After having 2 kids in the past 4 years, I wanted to try and find the balance of time for myself during motherhood; that’s why I given myself the gift of at least a mile every day. So far I have run through multiple ear infections, potty training, several date nights, logged miles in multiple states and completed my first 25k. It’s provided me an outlet, not an outlet to get away from being a mom during my miles, but an outlet to become the mom that I envision, and also to embrace the one that I already am.

This Ragnar race happens to fall 2 days before I hit 365 days, and I truly believe it’s the perfect way to cap off my running streak.

Ragnar Trail Los CoyotesJoelle (Jojo) B. (with dog and husband)
29 years old; Grand Canyon, AZ 

I would love to run this Ragnar race to be part of an all-women running team and complete a shared goal of finishing together. It might sound strange, but the opportunity to run with other women would be so unique and such an amazing novelty. I work as a federal law enforcement officer, a VERY male dominated profession and mostly spend the majority of my day around men. The opportunity to do an event like Ragnar as a fiercely female BAMR team would be undoubtedly a memory of a lifetime.

Ragnar Trail Los Coyotes

Heather Valentino
39 years old; Willoughby, OH

Over the last few years, I have been working on figuring out who I am. My husband of 12 years, and I divorced. My kids were 5 ½ years old and 6 months old. I had just gone back to work full time and now was balancing a career, two children all as a solo parent. To get “me” time I began running on the treadmill after the kids went to bed since the kids didn’t visit their dad.

Fast forward four years and the kids began spending holiday breaks with their dad. The first time they were gone, I sat at home for days, feeling lost. he next holiday break, I traveled to a half marathon race and my love for destination races was born.

Due to being a solo parent, I don’t have the ability to attend races with my local running group or participate in group runs most months. However, my ex-mother-in-law now provides me  one weekend a quarter to have a “me” weekend.

Ragnar Trail Los CoyotesJulie Hollis
34 years old; Pearland, Texas

I fell in love with running while on my college rowing team. Then I got hooked on races—and earning race bling—when I decided to run a half marathon just before my wedding in 2005, and I have had a love/hate relationship with running for 13 years now.

Over the years, I have learned to use running as one of my outlets for my severe anxiety. I have also used running as one of my favorite tools to help me lose 70 pounds and reach a happy weight. I even have my husband addicted to running now (even though he really likes the treadmill while I love hot, sticky, sweaty Texas summer runs).

I have also signed up for my first full marathon in March of 2019, so I have been looking for a race to run this fall. My current life goal is to earn 40 medals before I turn 40 and I would love to add a beautifu Ragnar medal to my collection.

 

Ragnar Trail Los CoyotesBrandi Bell (our alternate)
45; Midland, TX

Last December, I finished my first marathon: San Antonio Rock n Roll. During my training, I was involved in the Route 91 Shooting in Vegas, which almost ended my training. I was scared I would not be able to be in a large crowd, in a downtown setting, with loud music playing just two months following the event.

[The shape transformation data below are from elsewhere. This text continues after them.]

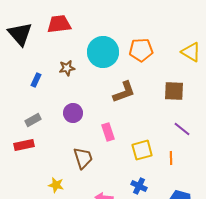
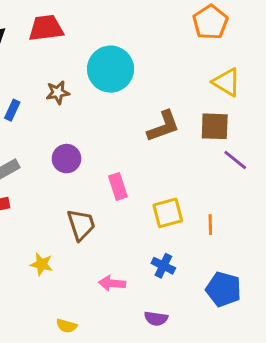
orange pentagon: (141, 50) -> (210, 22), moved, turned -30
yellow triangle: (191, 52) -> (226, 82), moved
brown L-shape: (124, 92) -> (163, 126), moved
purple line: (182, 129) -> (235, 160), moved

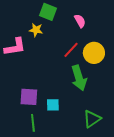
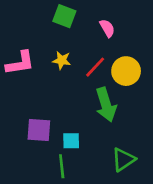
yellow star: (36, 30) -> (62, 60), moved
green line: (33, 123) -> (62, 166), moved

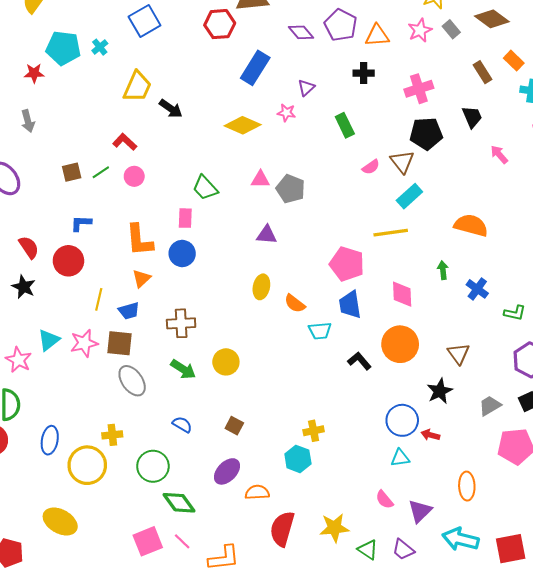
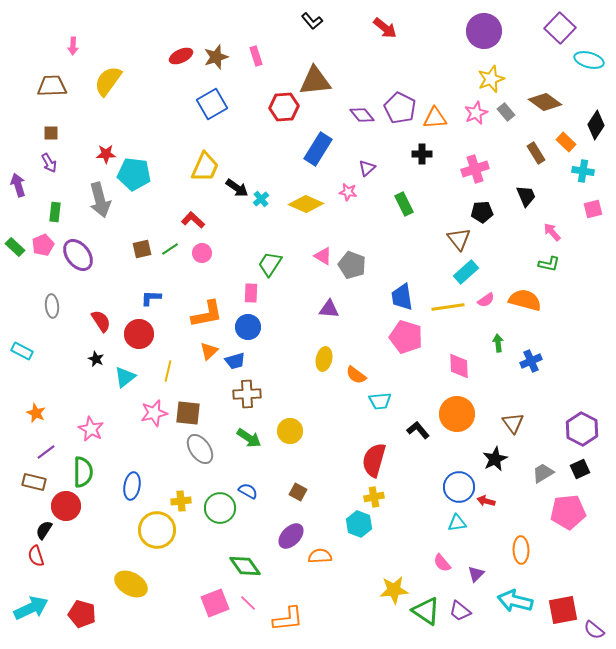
cyan cross: (100, 47) -> (261, 199), moved
cyan pentagon: (63, 48) -> (134, 174), moved
gray arrow: (28, 121) -> (100, 200), size x1.6
black pentagon: (426, 134) -> (482, 212), size x0.7
pink semicircle: (371, 167) -> (486, 300), moved
pink triangle: (260, 179) -> (323, 256), turned 30
green trapezoid: (205, 188) -> (270, 264), turned 76
orange L-shape: (139, 240) -> (207, 314), turned -96
black star: (24, 287) -> (96, 359), size x0.7
blue cross: (477, 289) -> (531, 361), turned 30
blue trapezoid: (350, 305) -> (402, 297), moved
blue trapezoid: (129, 311) -> (235, 361), moved
green L-shape: (515, 313) -> (549, 264), moved
cyan triangle: (49, 340) -> (125, 377), moved
blue ellipse: (50, 440) -> (132, 486), moved
green circle: (153, 466) -> (220, 508), moved
purple triangle: (420, 511) -> (476, 574), size x0.7
red semicircle: (282, 529) -> (374, 460), moved
green triangle: (368, 550) -> (426, 611), size x1.4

But running became my therapy. I have a great group of running buddies and they were all really good about getting me out on the pavement and running to work through my fears. I was able to complete my first marathon and I am thankful I was able to use running to deal with a tragic situation in a positive manner.

I am coming up on the one-year anniversary of that event. I have been looking into doing some sort of race to work through what I know will be an emotional revisiting of events. While Ragnar is a month after that anniversary, I just think it will be a great event to focus on and again use running to work through all those emotions.